- **Goal**
Reproduce verbatim the lines of the listing from its first line through the line containing "text 3. Dostawy", both included.

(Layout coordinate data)
--------------------
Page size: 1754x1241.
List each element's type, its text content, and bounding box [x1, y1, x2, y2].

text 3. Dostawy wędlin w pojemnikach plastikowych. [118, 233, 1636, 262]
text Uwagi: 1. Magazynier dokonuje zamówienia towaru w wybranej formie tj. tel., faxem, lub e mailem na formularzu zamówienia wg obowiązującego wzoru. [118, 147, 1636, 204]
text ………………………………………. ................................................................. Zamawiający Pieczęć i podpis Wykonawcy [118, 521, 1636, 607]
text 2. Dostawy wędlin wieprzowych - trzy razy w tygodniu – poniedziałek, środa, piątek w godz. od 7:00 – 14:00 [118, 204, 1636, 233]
--------------------
- **Written answer**
Page size: 1754x1241.
List each element's type, its text content, and bounding box [x1, y1, x2, y2].

text 3. Dostawy wędlin w pojemnikach plastikowych. [118, 233, 1636, 262]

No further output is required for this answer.